- **DESCRIPTION OF THE TASK**
Please copy exactly the lines that run from the start of the entries to the line containing "From the hospital-stay", inclusive.

Stored items:
-.-.-

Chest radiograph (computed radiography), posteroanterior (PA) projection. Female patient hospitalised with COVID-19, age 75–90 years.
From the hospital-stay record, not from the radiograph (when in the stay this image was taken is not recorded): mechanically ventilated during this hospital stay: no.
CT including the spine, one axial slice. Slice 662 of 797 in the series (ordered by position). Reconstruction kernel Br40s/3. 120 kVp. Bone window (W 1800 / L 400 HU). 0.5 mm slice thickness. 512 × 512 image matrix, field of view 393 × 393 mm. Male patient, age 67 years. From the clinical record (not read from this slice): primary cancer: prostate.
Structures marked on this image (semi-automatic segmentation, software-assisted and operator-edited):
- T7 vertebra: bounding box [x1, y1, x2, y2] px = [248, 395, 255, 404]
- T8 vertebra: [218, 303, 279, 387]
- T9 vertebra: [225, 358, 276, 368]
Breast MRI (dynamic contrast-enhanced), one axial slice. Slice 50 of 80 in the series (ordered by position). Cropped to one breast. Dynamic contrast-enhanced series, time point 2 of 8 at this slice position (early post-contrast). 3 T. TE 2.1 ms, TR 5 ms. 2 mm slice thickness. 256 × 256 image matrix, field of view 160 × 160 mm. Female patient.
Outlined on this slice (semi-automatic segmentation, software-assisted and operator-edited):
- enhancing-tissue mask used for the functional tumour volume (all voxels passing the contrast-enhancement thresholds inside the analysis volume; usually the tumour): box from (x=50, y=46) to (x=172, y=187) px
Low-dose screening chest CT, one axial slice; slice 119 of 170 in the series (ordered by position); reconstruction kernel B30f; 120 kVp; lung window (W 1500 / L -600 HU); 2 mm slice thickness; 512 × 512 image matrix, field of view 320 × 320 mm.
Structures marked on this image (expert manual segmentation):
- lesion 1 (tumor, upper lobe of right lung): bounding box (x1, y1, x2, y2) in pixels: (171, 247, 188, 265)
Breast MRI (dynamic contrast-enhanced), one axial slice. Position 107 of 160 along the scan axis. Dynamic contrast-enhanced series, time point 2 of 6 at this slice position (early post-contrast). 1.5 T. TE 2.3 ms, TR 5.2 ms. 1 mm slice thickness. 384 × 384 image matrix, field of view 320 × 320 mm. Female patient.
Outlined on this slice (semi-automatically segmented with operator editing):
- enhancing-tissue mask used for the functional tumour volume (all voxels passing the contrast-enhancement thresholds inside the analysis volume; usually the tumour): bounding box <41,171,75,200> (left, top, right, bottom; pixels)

-.-.-

- **THE COMPLETED TASK**
Chest radiograph (computed radiography), posteroanterior (PA) projection. Female patient hospitalised with COVID-19, age 75–90 years.
From the hospital-stay record, not from the radiograph (when in the stay this image was taken is not recorded): mechanically ventilated during this hospital stay: no.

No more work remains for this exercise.